Pop culture obsessives writing for the pop culture obsessed.
Pop culture obsessives writing for the pop culture obsessed.

The MPAA: Helping Movies Become PSAs

That wave of teenage shrieks emanating from our nation's Hot Topics and multiplexes can only mean one thing: The hottest, most-anticipated, tween sensation since New Moon is poised to hit theaters very soon. I'm talking, of course, about It's Complicated.

OMG! Are you Team Alec or Team Steve? Better pick a side before December 25th or risk getting trampled in the ensuing tweenage chaos that's sure to accompany every screening of this film.


But according to an article in today's LA Times, the MPAA is doing all it can to prevent the soft, silly-putty brains of 13-16 year-olds (clearly the target audience of It's Complicated) from seeing their two fave middle-aged heartthrobs battle it out for the middle-aged divorcee they most identify with, Meryl Streep. Why? Apparently because It's Complicated wants to be a movie instead of a PSA about the dangers of marijuana usage. Seriously.

The [MPAA's] Classification and Ratings Appeals Board on Wednesday denied the studio's appeal of an R rating for its new Nancy Meyers romantic comedy "It's Complicated," throwing a potential marketing hurdle in the film's path.

The MPAA's ruling cited "some drug content and sexuality" for the film about a love triangle among upper-middle-class suburbanites. Those familiar with the board hearing said the inclusion of a scene featuring "pot-smoking with no bad consequences" was key to the decision.

The comedy, set to be released Christmas Day, features a comic scene in which characters played by Steve Martin and Meryl Streep smoke pot for the first time in several decades. The studio has decided not to cut the scene — it is, incidentally, one of Martin's few showcase scenes — and will release the film with an R rating.


Middle-aged people giggling—that's definitely something we should shield our 13-16-year-olds from. Obviously, Nancy Meyers should have had Meryl Streep and Steve Martin jump out of a window, or stab each other with forks because they're hallucinating that they're both salads, or gain 5 pounds from eating a gallon of ice cream, or tell the same boring story three times in a row—you know, bad things that happen everytime anyone smokes pot.

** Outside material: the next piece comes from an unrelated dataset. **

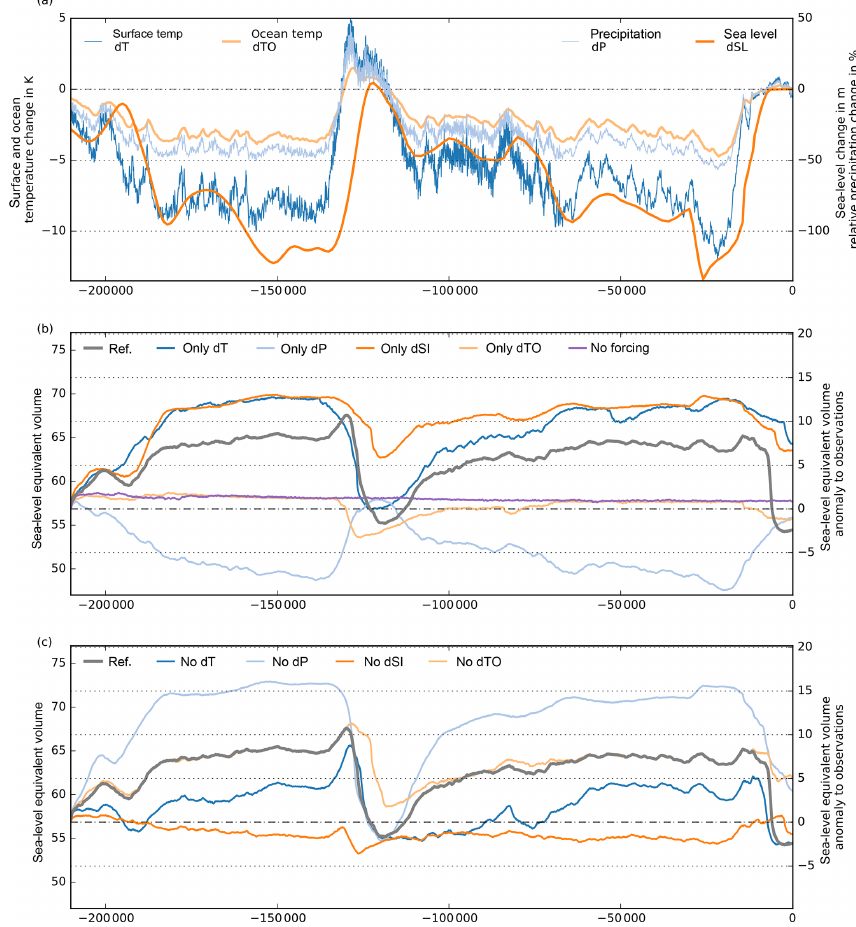
Figure 24. Antarctic Ice Sheet volume above flotation for combinations of surface temperature, ocean temperature, sea-level and precipitation forcings (a) , as defined in previous sections. (b) The ice sheet’s response to individual forcings (or constant equilibrium conditions in purple) or (c) in the absence of one of the forcings, compared to the reference simulation (with all forcings combined; in grey). Sea-level forcing (orange) and surface temperature forcing (blue) have the strongest effects: each alone can cause larger glacial ice volume than in the reference simulation. However, each alone cannot initiate effective glacial retreat during modern climate. In contrast, ocean temperature forcing (light orange) has no effect on glacial volume, but it amplifies deglaciation. Precipitation forcing (light blue) counteracts sea-level and temperature forcings in glacial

Sure, it may seem thoroughly arbitrary to give an R rating to a light, middle-age divorce comedy because in it two people smoke a joint without falling down the gateway drug rabbit hole eventually turning to petty theft to support their crack habits, while an arguably more objectionable  movie like New Moon somehow gets a PG-13. But what the MPAA understands better than anyone is that movies aren't just entertainment—they're our teachers. Every movie has one (and only one) lesson to impart to its impressionable viewers. The overall lesson of It's Complicated isn't "Love is crazy!" or "Old people: still doin it!" or "Zanytime!," it's "Smoking weed has absolutely no bad consequences ever." That's a dangerous lesson that kids must be kept away from. New Moon's overall lesson, however, seems to be "Emotional abuse is fine if it's true love! Also, dudes can't be responsible for their anger—that's just the beast in them!"—which is a great message for everyone between the ages of 13-16, and should probably be taught in schools, not just in movie theaters (which are a kind of school, you know?)


So, thank you, MPAA, for keeping our kids safe. Nevermind the fact that, regardless of the rating, the only way a 13-16-year-old kid would ever see It's Complicated is in the company of a parent or guardian—you're really making a statement here by insuring that that happens. That statement, of course, is "Duh."